The peer-reviewed medical journal, Clinical Pharmacology in Drug Development, has published the combined results of two Phase 1 clinical trials by Juniper Pharmaceuticals (NASDAQ:JNP) that demonstrated the safety and pharmacokinetics of Juniper’s lidocaine bioadhesive vaginal gel, COL-1077.
The article reports that in women treated with COL-1077, lidocaine was absorbed through vaginal tissue and into the systemic circulation in a dose-proportional manner, with little systemic accumulation.
Plasma concentrations were 10- to 20-fold lower than those seen for intravenous lidocaine when administered for its anti-arrhythmic activity, thus demonstrating a wide safety margin for COL-1077.
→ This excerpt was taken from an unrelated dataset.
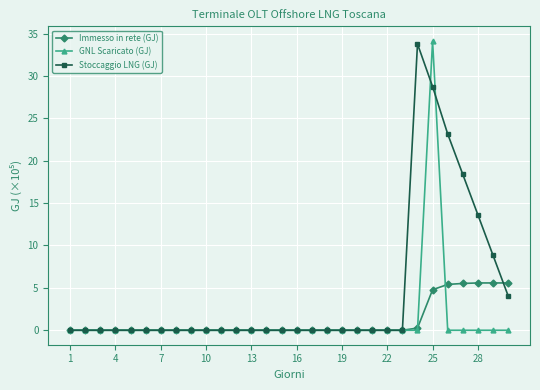

What is the difference between the maximum and minimum values in the GNL Scaricato (GJ) series?

34.1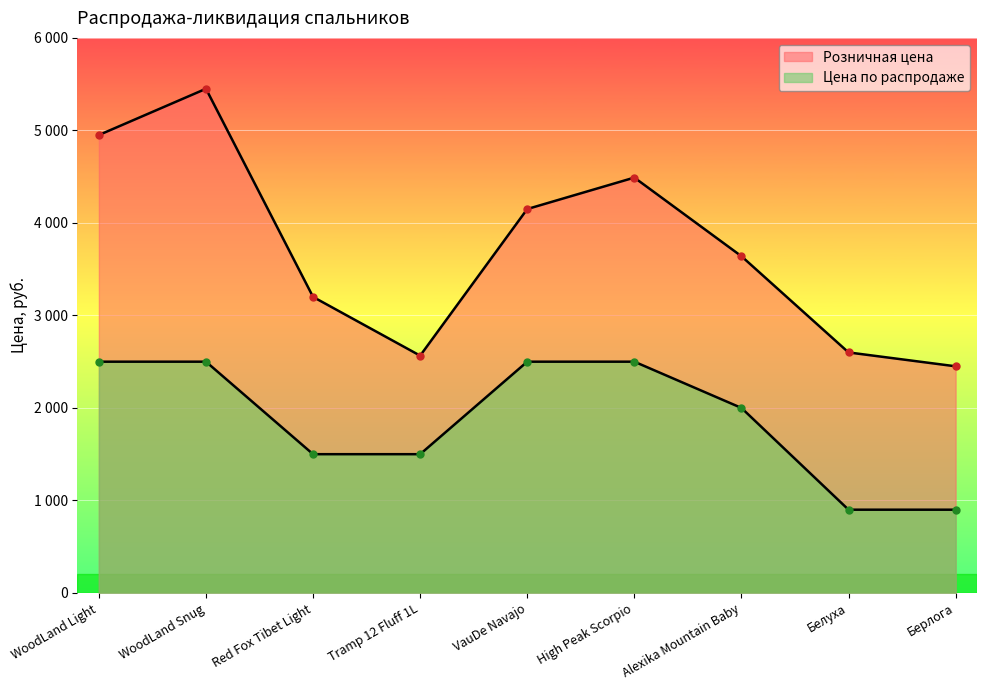

Count the number of data series in this chart.

2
“These positive PK and safety studies demonstrate that COL-1077 effectively delivered lidocaine while maintaining relatively low serum levels of the drug,” Dr. Bridget Martell, CMO of Juniper and lead author of the paper, said in a statement.
“This combination of systemic absorption through local tissue administration with low lidocaine plasma concentrations suggests a unique safety-benefit profile for the product,” she added.
Juniper is currently completing a Phase 2b clinical trial evaluating COL-1077 10% lidocaine bioadhesive vaginal gel as a self-administered analgesic for minimally invasive outpatient gynecologic procedure pain.